Smith Christopher D, Edgar Robert C, Yandell Mark D, Smith Douglas R, Celniker Susan E, Myers Eugene W, Karpen Gary H
Department of Biology, San Francisco State University, San Francisco, CA, United States.
Gene. 2007 Mar 1;389(1):1-9. doi: 10.1016/j.gene.2006.09.011. Epub 2006 Oct 12.

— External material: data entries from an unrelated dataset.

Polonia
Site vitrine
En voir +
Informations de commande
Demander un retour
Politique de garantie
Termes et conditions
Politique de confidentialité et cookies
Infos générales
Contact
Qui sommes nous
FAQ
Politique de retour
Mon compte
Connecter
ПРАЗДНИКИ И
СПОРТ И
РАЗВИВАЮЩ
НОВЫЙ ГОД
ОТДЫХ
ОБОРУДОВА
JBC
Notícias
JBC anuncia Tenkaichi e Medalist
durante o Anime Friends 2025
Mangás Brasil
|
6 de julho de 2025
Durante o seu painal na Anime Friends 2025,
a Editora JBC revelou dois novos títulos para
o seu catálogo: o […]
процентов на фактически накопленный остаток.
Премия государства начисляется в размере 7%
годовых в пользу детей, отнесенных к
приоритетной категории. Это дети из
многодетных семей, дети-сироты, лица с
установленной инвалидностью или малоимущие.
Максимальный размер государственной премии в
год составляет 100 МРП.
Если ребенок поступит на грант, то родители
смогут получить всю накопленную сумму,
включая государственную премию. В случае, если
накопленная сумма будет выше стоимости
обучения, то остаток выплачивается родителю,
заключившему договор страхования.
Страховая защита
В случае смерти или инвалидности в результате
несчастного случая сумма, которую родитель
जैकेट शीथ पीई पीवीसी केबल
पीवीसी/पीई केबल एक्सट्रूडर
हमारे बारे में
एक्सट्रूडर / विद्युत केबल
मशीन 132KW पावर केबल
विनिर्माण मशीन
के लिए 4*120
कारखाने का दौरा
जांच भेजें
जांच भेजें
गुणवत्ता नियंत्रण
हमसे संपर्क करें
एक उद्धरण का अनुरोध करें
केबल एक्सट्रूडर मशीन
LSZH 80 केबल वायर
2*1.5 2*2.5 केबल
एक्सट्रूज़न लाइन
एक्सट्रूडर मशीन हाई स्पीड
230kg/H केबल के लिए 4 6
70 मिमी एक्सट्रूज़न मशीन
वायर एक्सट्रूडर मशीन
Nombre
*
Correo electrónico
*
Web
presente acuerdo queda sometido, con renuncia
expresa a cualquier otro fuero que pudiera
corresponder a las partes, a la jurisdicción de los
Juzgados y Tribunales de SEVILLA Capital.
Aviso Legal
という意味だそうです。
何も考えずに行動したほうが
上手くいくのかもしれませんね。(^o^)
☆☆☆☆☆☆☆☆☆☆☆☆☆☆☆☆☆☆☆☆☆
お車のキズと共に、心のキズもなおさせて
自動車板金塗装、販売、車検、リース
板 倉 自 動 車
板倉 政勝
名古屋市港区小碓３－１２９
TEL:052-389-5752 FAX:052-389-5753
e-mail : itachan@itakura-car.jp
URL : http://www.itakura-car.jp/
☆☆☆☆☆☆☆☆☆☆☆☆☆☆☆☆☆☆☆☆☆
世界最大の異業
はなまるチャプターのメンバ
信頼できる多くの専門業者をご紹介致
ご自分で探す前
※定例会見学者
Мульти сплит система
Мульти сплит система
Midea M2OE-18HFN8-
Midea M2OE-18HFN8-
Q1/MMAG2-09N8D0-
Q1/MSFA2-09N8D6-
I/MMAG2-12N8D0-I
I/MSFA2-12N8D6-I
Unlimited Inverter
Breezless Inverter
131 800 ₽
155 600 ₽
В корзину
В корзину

Repetitive sequences are a major constituent of many eukaryote genomes and play roles in gene regulation, chromosome inheritance, nuclear architecture, and genome stability. The identification of repetitive elements has traditionally relied on in-depth, manual curation and computational determination of close relatives based on DNA identity. However, the rapid divergence of repetitive sequence has made identification of repeats by DNA identity difficult even in closely related species. Hence, the presence of unidentified repeats in genome sequences affects the quality of gene annotations and annotation-dependent analyses (e.g. microarray analyses). We have developed an enhanced repeat identification pipeline using two approaches. First, the de novo repeat finding program PILER-DF was used to identify interspersed repetitive elements in several recently finished Dipteran genomes. Repeats were classified, when possible, according to their similarity to known elements described in Repbase and GenBank, and also screened against annotated genes as one means of eliminating false positives. Second, we used a new program called RepeatRunner, which integrates results from both RepeatMasker nucleotide searches and protein searches using BLASTX. Using RepeatRunner with PILER-DF predictions, we masked repeats in thirteen Dipteran genomes and conclude that combining PILER-DF and RepeatRunner greatly enhances repeat identification in both well-characterized and un-annotated genomes.
重复序列是许多真核生物基因组的主要组成部分,在基因调控、染色体遗传、核结构和基因组稳定性中发挥作用。传统上,重复元件的鉴定依赖于基于DNA同一性的深入手动整理和近缘物种的计算确定。然而,重复序列的快速分化使得即使在亲缘关系密切的物种中,通过DNA同一性鉴定重复序列也变得困难。因此,基因组序列中未鉴定重复序列的存在会影响基因注释的质量以及依赖注释的分析(例如微阵列分析)。我们使用两种方法开发了一种增强的重复序列鉴定流程。首先,使用从头重复序列发现程序PILER-DF来鉴定几个最近完成的双翅目基因组中的散布重复元件。可能的话,根据它们与Repbase和GenBank中描述的已知元件的相似性对重复序列进行分类,并针对注释基因进行筛选,作为消除假阳性的一种手段。其次,我们使用了一个名为RepeatRunner的新程序,该程序整合了RepeatMasker核苷酸搜索和使用BLASTX的蛋白质搜索结果。将RepeatRunner与PILER-DF预测结果结合使用,我们对13个双翅目基因组中的重复序列进行了屏蔽,并得出结论,将PILER-DF和RepeatRunner结合使用可以大大增强在特征明确和未注释基因组中的重复序列鉴定。